Cash incentives can be a bit tricky. Everyone needs to understand that these bonuses are based on a specific goal and will not be repeated once the goal is achieved. Even then, some employees have short memories. In addition, if you ever eliminate a cash bonus, expect a negative reaction.

Non-cash incentives
Incentives don't have to be big, and they don't have to be cash. Even when employees are paid very well, there are times when they need a pat on the back. If an employee had to deal with a difficult situation with an antagonistic co-worker or had a challenging week because you were short-staffed, a simple "thank you" from the boss will let her know you noticed and appreciated it. Too often, a nurse ends up working late because the doctor got behind. Even though she'll get overtime pay for it, it's important to say "thank you."

Some practices have Kudos bars on hand to be passed out by managers and physicians when they see a staffer going out of her way to help a patient or co-worker. Others put names in a hat for a quarterly drawing. Each practice must decide for itself what works best.

Are 'social' bonuses appropriate?
How social should a bonus be? Several years ago, a practice asked me how to reward staff for an unprecedented and exceptionally profitable year. The physicians were thinking about taking everyone to a ski lodge for a 3-day weekend. I asked them a few pertinent questions:

  • Do these people spend time with each other outside the office?
  • Do you really think they want to spend their time off together or with the physicians who employ them?
  • Will the cost of doing this really be appreciated?

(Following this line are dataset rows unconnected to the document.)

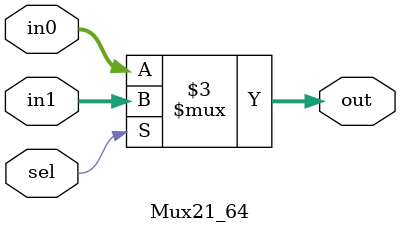
<source format=v>
module Mux21_64(out, in0,in1, sel);
input [63:0] in0 , in1;
input sel;
output reg [63:0] out;

/*wire outI0, outI1, nsel;
not n0(nsel, sel);
and a1(outI0, in[0], nsel);
and a2(outI1, in[1], sel);
or o1(out, outI0, outI1);*/
always @(*)
begin
if(sel)
begin
out <= #2 in1;
end
else
begin
out <= #2 in0;
end
end
endmodule
</source>
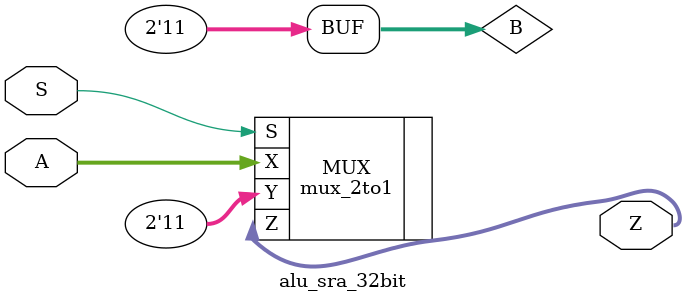
<source format=v>
`timescale 1ns / 1ps
`default_nettype none
module alu_sra_32bit(A, S, Z);

    	parameter N = 2;

	//port definitions

	input wire [(N-1):0] A;
	input wire S;
    	output wire [(N-1):0] Z;
    	wire [(N-1):0] B;

    	assign B[N-1:0] = 32'hffffffff;
    
	mux_2to1 #(.N(N)) MUX (.X(A), .Y(B), .S(S), .Z(Z));
endmodule
`default_nettype wire

</source>
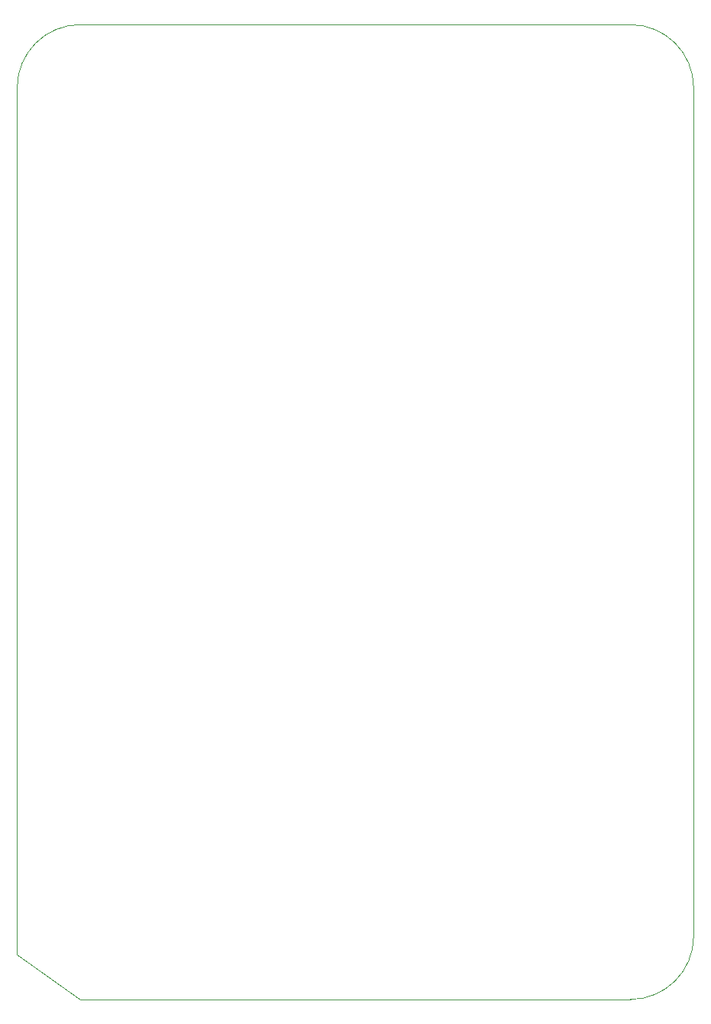
<source format=gbr>
%TF.GenerationSoftware,KiCad,Pcbnew,5.1.6-c6e7f7d~86~ubuntu18.04.1*%
%TF.CreationDate,2020-08-04T21:49:05-03:00*%
%TF.ProjectId,pcbproyecto,70636270-726f-4796-9563-746f2e6b6963,rev?*%
%TF.SameCoordinates,Original*%
%TF.FileFunction,Profile,NP*%
%FSLAX46Y46*%
G04 Gerber Fmt 4.6, Leading zero omitted, Abs format (unit mm)*
G04 Created by KiCad (PCBNEW 5.1.6-c6e7f7d~86~ubuntu18.04.1) date 2020-08-04 21:49:05*
%MOMM*%
%LPD*%
G01*
G04 APERTURE LIST*
%TA.AperFunction,Profile*%
%ADD10C,0.050000*%
%TD*%
G04 APERTURE END LIST*
D10*
X12000000Y-25000000D02*
X12000000Y-26000000D01*
X87000000Y-25000000D02*
X87000000Y-119000000D01*
X19000000Y-18000000D02*
X80000000Y-18000000D01*
X80000000Y-18000000D02*
G75*
G02*
X87000000Y-25000000I0J-7000000D01*
G01*
X12000000Y-25000000D02*
G75*
G02*
X19000000Y-18000000I7000000J0D01*
G01*
X87000000Y-119000000D02*
G75*
G02*
X80000000Y-126000000I-7000000J0D01*
G01*
X19000000Y-126000000D02*
X80000000Y-126000000D01*
X12000000Y-121000000D02*
X19000000Y-126000000D01*
X12000000Y-26000000D02*
X12000000Y-121000000D01*
M02*

</source>
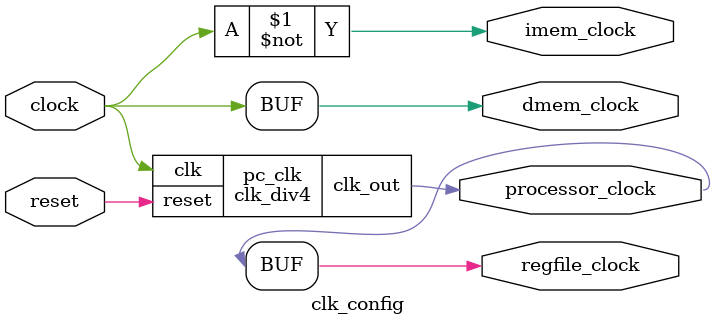
<source format=v>
module clk_div2(clk, reset, clk_out);

	input clk;
	input reset;
	output reg clk_out;

	always @(posedge clk or posedge reset)
	begin
		if (reset)
			clk_out <= 1'b0;
		else
			clk_out <= ~clk_out;	
	end
	
endmodule 

module clk_div4(clk, reset, clk_out);
	
	input clk;
	input reset;
	output clk_out;
	
	wire clk_2;
	
	clk_div2 div2 (clk,   reset, clk_2);
	clk_div2 div4 (clk_2, reset, clk_out);

endmodule

module clk_config(clock, reset, imem_clock, dmem_clock, processor_clock, regfile_clock);
	
	input clock, reset;
	output imem_clock, dmem_clock, processor_clock, regfile_clock;
	
	clk_div4 pc_clk  (clock, reset, processor_clock);
	assign regfile_clock = processor_clock;
	assign imem_clock = ~clock;
	assign dmem_clock = clock;

endmodule

</source>
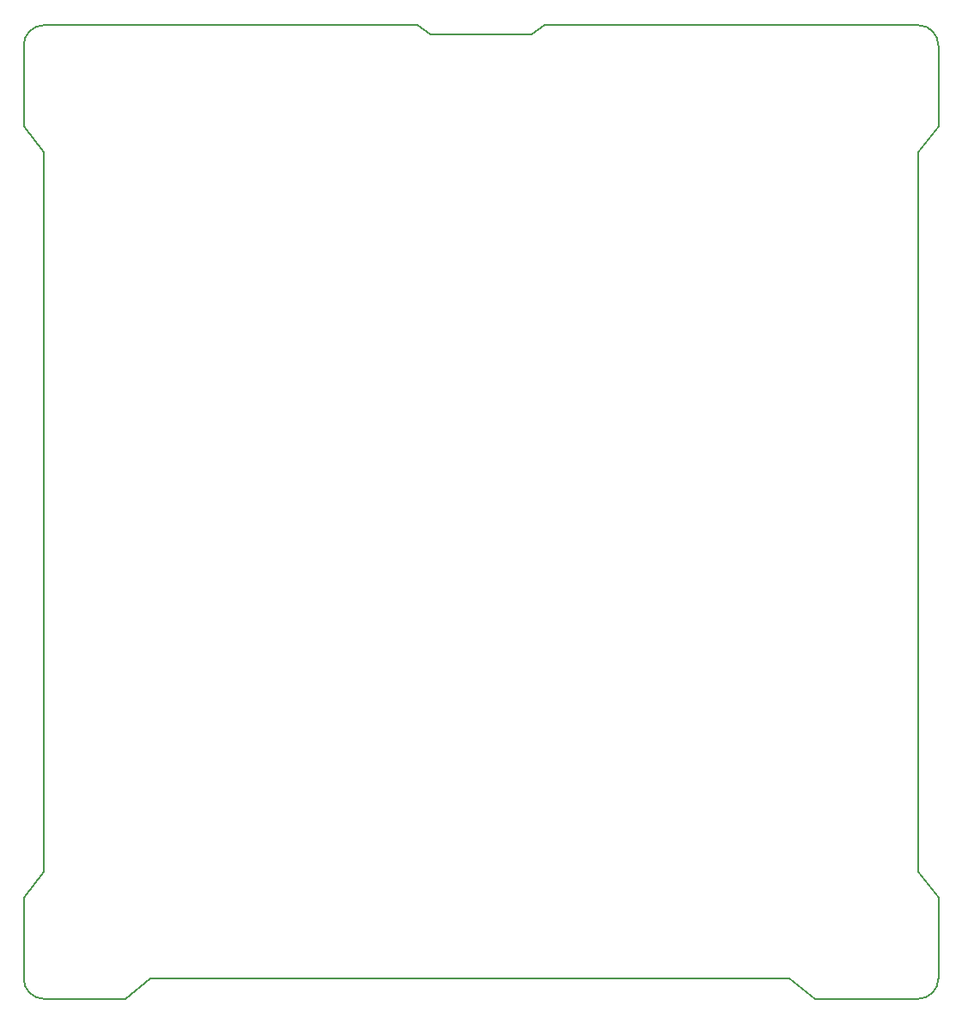
<source format=gbr>
%TF.GenerationSoftware,KiCad,Pcbnew,8.0.4*%
%TF.CreationDate,2024-08-06T11:45:18-05:00*%
%TF.ProjectId,sqrt_of_g_temp,73717274-5f6f-4665-9f67-5f74656d702e,1.0.1*%
%TF.SameCoordinates,Original*%
%TF.FileFunction,Profile,NP*%
%FSLAX46Y46*%
G04 Gerber Fmt 4.6, Leading zero omitted, Abs format (unit mm)*
G04 Created by KiCad (PCBNEW 8.0.4) date 2024-08-06 11:45:18*
%MOMM*%
%LPD*%
G01*
G04 APERTURE LIST*
%TA.AperFunction,Profile*%
%ADD10C,0.150000*%
%TD*%
G04 APERTURE END LIST*
D10*
X153230000Y-54908000D02*
X143230000Y-54908000D01*
X103145000Y-139898000D02*
X103145000Y-147898000D01*
X105145000Y-137398000D02*
X103145000Y-139898000D01*
X105145000Y-66508000D02*
X103145000Y-64008000D01*
X154500000Y-54008000D02*
X153230000Y-54908000D01*
X191315000Y-66508000D02*
X193315000Y-64008000D01*
X105145000Y-137398000D02*
X105145000Y-66508000D01*
X103145000Y-56008000D02*
G75*
G02*
X105145000Y-54008000I2000000J0D01*
G01*
X143230000Y-54908000D02*
X141950003Y-54008000D01*
X193315000Y-64008000D02*
X193315000Y-56008000D01*
X141950003Y-54008000D02*
X105145000Y-54008000D01*
X193315000Y-147898000D02*
X193315000Y-139898000D01*
X103145000Y-56008000D02*
X103145000Y-64008000D01*
X178645000Y-147898000D02*
X181145000Y-149898000D01*
X191315000Y-54008000D02*
G75*
G02*
X193315000Y-56008000I0J-2000000D01*
G01*
X105145000Y-149898000D02*
X113145000Y-149898000D01*
X191315000Y-137398000D02*
X193315000Y-139898000D01*
X178645000Y-147898000D02*
X115645000Y-147898000D01*
X191315000Y-54008000D02*
X154500000Y-54008000D01*
X105145000Y-149898000D02*
G75*
G02*
X103145000Y-147898000I0J2000000D01*
G01*
X115645000Y-147898000D02*
X113145000Y-149898000D01*
X181145000Y-149898000D02*
X191315000Y-149898000D01*
X191315000Y-66508000D02*
X191315000Y-137398000D01*
X193315000Y-147898000D02*
G75*
G02*
X191315000Y-149898000I-2000000J0D01*
G01*
M02*

</source>
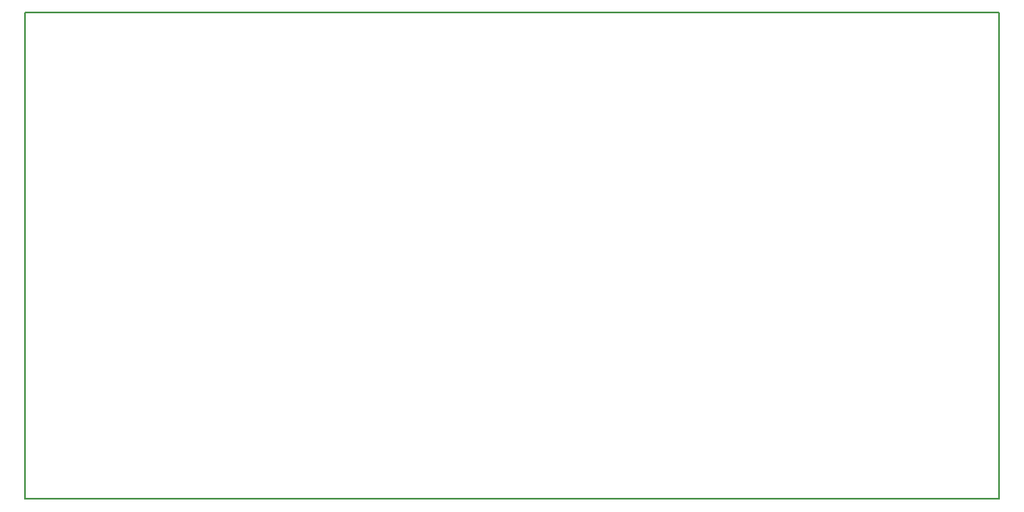
<source format=gm1>
G04 #@! TF.FileFunction,Profile,NP*
%FSLAX46Y46*%
G04 Gerber Fmt 4.6, Leading zero omitted, Abs format (unit mm)*
G04 Created by KiCad (PCBNEW 4.0.6) date 05/15/17 21:17:45*
%MOMM*%
%LPD*%
G01*
G04 APERTURE LIST*
%ADD10C,0.100000*%
%ADD11C,0.150000*%
G04 APERTURE END LIST*
D10*
D11*
X116840000Y-85090000D02*
X116840000Y-134620000D01*
X215900000Y-85090000D02*
X116840000Y-85090000D01*
X215900000Y-134620000D02*
X215900000Y-85090000D01*
X116840000Y-134620000D02*
X215900000Y-134620000D01*
M02*

</source>
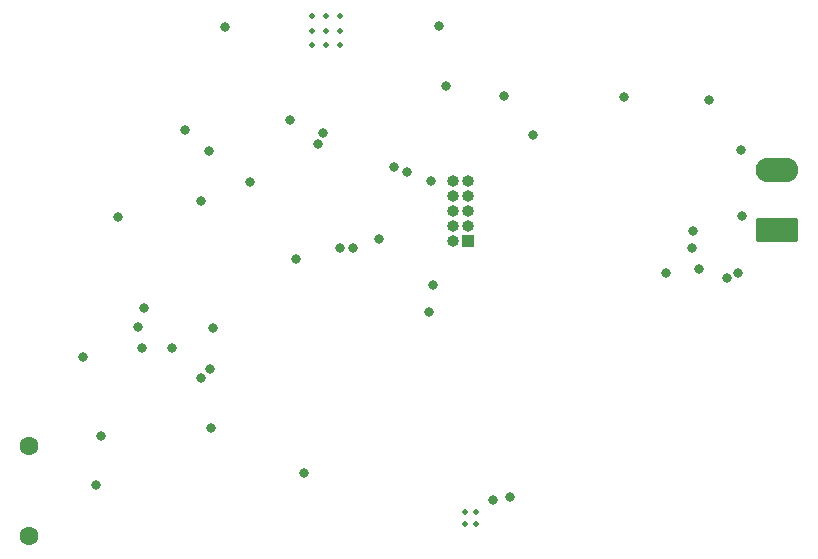
<source format=gbr>
%TF.GenerationSoftware,KiCad,Pcbnew,(6.0.6)*%
%TF.CreationDate,2022-08-28T11:43:10+01:00*%
%TF.ProjectId,task,7461736b-2e6b-4696-9361-645f70636258,rev?*%
%TF.SameCoordinates,Original*%
%TF.FileFunction,Copper,L2,Inr*%
%TF.FilePolarity,Positive*%
%FSLAX46Y46*%
G04 Gerber Fmt 4.6, Leading zero omitted, Abs format (unit mm)*
G04 Created by KiCad (PCBNEW (6.0.6)) date 2022-08-28 11:43:10*
%MOMM*%
%LPD*%
G01*
G04 APERTURE LIST*
G04 Aperture macros list*
%AMRoundRect*
0 Rectangle with rounded corners*
0 $1 Rounding radius*
0 $2 $3 $4 $5 $6 $7 $8 $9 X,Y pos of 4 corners*
0 Add a 4 corners polygon primitive as box body*
4,1,4,$2,$3,$4,$5,$6,$7,$8,$9,$2,$3,0*
0 Add four circle primitives for the rounded corners*
1,1,$1+$1,$2,$3*
1,1,$1+$1,$4,$5*
1,1,$1+$1,$6,$7*
1,1,$1+$1,$8,$9*
0 Add four rect primitives between the rounded corners*
20,1,$1+$1,$2,$3,$4,$5,0*
20,1,$1+$1,$4,$5,$6,$7,0*
20,1,$1+$1,$6,$7,$8,$9,0*
20,1,$1+$1,$8,$9,$2,$3,0*%
G04 Aperture macros list end*
%TA.AperFunction,ComponentPad*%
%ADD10C,0.500000*%
%TD*%
%TA.AperFunction,ComponentPad*%
%ADD11C,1.600000*%
%TD*%
%TA.AperFunction,ComponentPad*%
%ADD12R,1.000000X1.000000*%
%TD*%
%TA.AperFunction,ComponentPad*%
%ADD13O,1.000000X1.000000*%
%TD*%
%TA.AperFunction,ComponentPad*%
%ADD14RoundRect,0.249999X1.550001X-0.790001X1.550001X0.790001X-1.550001X0.790001X-1.550001X-0.790001X0*%
%TD*%
%TA.AperFunction,ComponentPad*%
%ADD15O,3.600000X2.080000*%
%TD*%
%TA.AperFunction,ComponentPad*%
%ADD16C,0.499999*%
%TD*%
%TA.AperFunction,ViaPad*%
%ADD17C,0.800000*%
%TD*%
G04 APERTURE END LIST*
D10*
%TO.N,GND*%
%TO.C,U3*%
X158026550Y-95585000D03*
X156826550Y-95585000D03*
X159226550Y-95585000D03*
X156826550Y-94385000D03*
X158026550Y-94385000D03*
X159226550Y-94385000D03*
X156826550Y-96785000D03*
X158026550Y-96785000D03*
X159226550Y-96785000D03*
%TD*%
D11*
%TO.N,PA0*%
%TO.C,R6*%
X132900000Y-130800000D03*
%TO.N,GND*%
X132900000Y-138400000D03*
%TD*%
D12*
%TO.N,VDD*%
%TO.C,J2*%
X170110000Y-113420000D03*
D13*
%TO.N,SWDIO*%
X168840000Y-113420000D03*
%TO.N,GND*%
X170110000Y-112150000D03*
%TO.N,SWDCLK*%
X168840000Y-112150000D03*
%TO.N,GND*%
X170110000Y-110880000D03*
%TO.N,unconnected-(J2-Pad6)*%
X168840000Y-110880000D03*
%TO.N,unconnected-(J2-Pad7)*%
X170110000Y-109610000D03*
%TO.N,unconnected-(J2-Pad8)*%
X168840000Y-109610000D03*
%TO.N,Net-(J2-Pad9)*%
X170110000Y-108340000D03*
%TO.N,Net-(J2-Pad10)*%
X168840000Y-108340000D03*
%TD*%
D14*
%TO.N,GND*%
%TO.C,J1*%
X196272500Y-112440000D03*
D15*
%TO.N,+12V*%
X196272500Y-107360000D03*
%TD*%
D16*
%TO.N,unconnected-(U2-Pad7)*%
%TO.C,U2*%
X169790000Y-137359999D03*
X170789998Y-137359999D03*
X170789998Y-136359998D03*
X169790000Y-136359998D03*
%TD*%
D17*
%TO.N,GND*%
X193200000Y-105700000D03*
X193300000Y-111300000D03*
%TO.N,NRST*%
X137500000Y-123235500D03*
X147500000Y-125000000D03*
%TO.N,Net-(C8-Pad1)*%
X142600000Y-119100000D03*
X142100000Y-120709500D03*
%TO.N,Net-(Cb1-Pad2)*%
X192915292Y-116098447D03*
X186800000Y-116100000D03*
%TO.N,Net-(Cb2-Pad2)*%
X183300000Y-101200000D03*
X173100000Y-101100000D03*
%TO.N,+12V*%
X192000000Y-116500000D03*
X189100000Y-112530500D03*
X189000000Y-113979500D03*
X189600000Y-115800000D03*
%TO.N,+5V*%
X138600000Y-134100000D03*
X175600000Y-104400000D03*
X190500000Y-101500000D03*
%TO.N,SWDIO*%
X166800000Y-119400000D03*
X167100000Y-117100000D03*
%TO.N,Net-(J2-Pad10)*%
X166900000Y-108300000D03*
X147500000Y-110000000D03*
%TO.N,SCL*%
X173624500Y-135100000D03*
X172175500Y-135300000D03*
%TO.N,PA0*%
X139000000Y-129900000D03*
X148342299Y-129242299D03*
%TO.N,Net-(U1-Pad13)*%
X148500000Y-120800000D03*
X148260667Y-124275500D03*
%TO.N,Chip_EN*%
X155495500Y-114900000D03*
X140443950Y-111343950D03*
%TO.N,Net-(Re1-Pad2)*%
X148187701Y-105787701D03*
X157381617Y-105207723D03*
%TO.N,Net-(Rr1-Pad1)*%
X167600000Y-95200000D03*
X163800000Y-107100000D03*
%TO.N,Reset_n*%
X162500000Y-113200000D03*
X160357253Y-113981753D03*
%TO.N,SPI_SSN*%
X149500000Y-95300000D03*
X156200000Y-133075500D03*
%TO.N,WAKE*%
X159200000Y-114000000D03*
X146100000Y-104000000D03*
%TO.N,GPIO_6*%
X168224500Y-100300000D03*
X164925500Y-107575500D03*
%TO.N,VDD*%
X145000000Y-122500000D03*
X142500000Y-122500000D03*
X151600000Y-108400000D03*
X155000000Y-103200000D03*
X157800000Y-104300000D03*
%TD*%
M02*

</source>
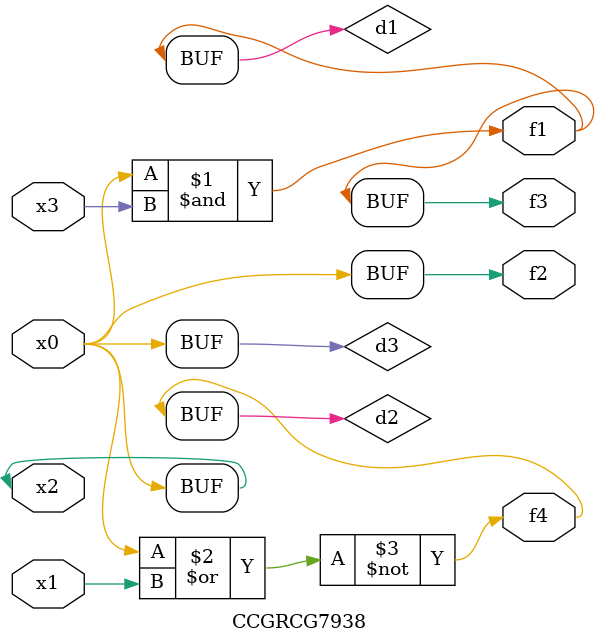
<source format=v>
module CCGRCG7938(
	input x0, x1, x2, x3,
	output f1, f2, f3, f4
);

	wire d1, d2, d3;

	and (d1, x2, x3);
	nor (d2, x0, x1);
	buf (d3, x0, x2);
	assign f1 = d1;
	assign f2 = d3;
	assign f3 = d1;
	assign f4 = d2;
endmodule

</source>
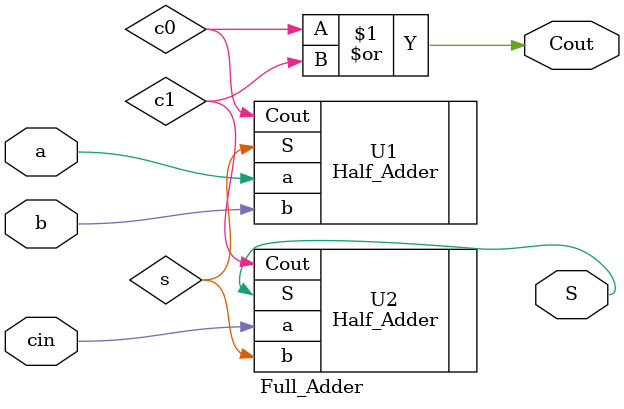
<source format=v>

module Full_Adder (
    input a, b, cin,
    output S, Cout
);
    wire s, c0, c1;

    Half_Adder U1(.a(a), .b(b), .S(s), .Cout(c0)); // Two input, and two output
    Half_Adder U2(.a(cin), .b(s), .S(S), .Cout(c1)); // 
    assign Cout = c0 | c1; // 
    
endmodule

</source>
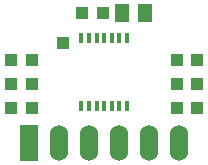
<source format=gtp>
G04 #@! TF.FileFunction,Paste,Top*
%FSLAX46Y46*%
G04 Gerber Fmt 4.6, Leading zero omitted, Abs format (unit mm)*
G04 Created by KiCad (PCBNEW 4.0.1-stable) date 2017/03/04 23:15:11*
%MOMM*%
G01*
G04 APERTURE LIST*
%ADD10C,0.100000*%
%ADD11R,1.049020X1.079500*%
%ADD12R,0.347980X0.899160*%
%ADD13R,1.524000X3.048000*%
%ADD14O,1.524000X3.048000*%
%ADD15R,0.998220X0.998220*%
%ADD16R,1.297940X1.597660*%
G04 APERTURE END LIST*
D10*
D11*
X144873760Y-92000000D03*
X143126240Y-92000000D03*
D12*
X143051820Y-99872740D03*
X143702060Y-99872740D03*
X144352300Y-99872740D03*
X145000000Y-99872740D03*
X145647700Y-99872740D03*
X146297940Y-99872740D03*
X146948180Y-99872740D03*
X146948180Y-94127260D03*
X146297940Y-94127260D03*
X145647700Y-94127260D03*
X145000000Y-94127260D03*
X144352300Y-94127260D03*
X143702060Y-94127260D03*
X143051820Y-94127260D03*
D13*
X138650000Y-103000000D03*
D14*
X141190000Y-103000000D03*
X143730000Y-103000000D03*
X146270000Y-103000000D03*
X148810000Y-103000000D03*
X151350000Y-103000000D03*
D11*
X138873760Y-100000000D03*
X137126240Y-100000000D03*
X138873760Y-98000000D03*
X137126240Y-98000000D03*
X138873760Y-96000000D03*
X137126240Y-96000000D03*
X151126240Y-100000000D03*
X152873760Y-100000000D03*
X151126240Y-98000000D03*
X152873760Y-98000000D03*
X151126240Y-96000000D03*
X152873760Y-96000000D03*
D15*
X141500000Y-94500000D03*
D16*
X146501780Y-92000000D03*
X148498220Y-92000000D03*
M02*

</source>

It's one thing to have a pizza party after work on a Friday, but a 3-day weekend? Most staff members would rather have you give each of them a vacation gift certificate so they can make their own decision about vacation time.

For most accomplishments, you don't have to spend a lot on a team reward for something everyone contributes to, such as a computer conversion or relocation to a new office. Once it's behind you, close the office early on a Friday and pay the staff for the entire day. A bottle of champagne or movie tickets for each member of the team would be an added expression of appreciation for a job well done.

When a team pulls together to accomplish something extra and works hard to do so, a reward does a lot to keep the team united, motivated, and appreciated.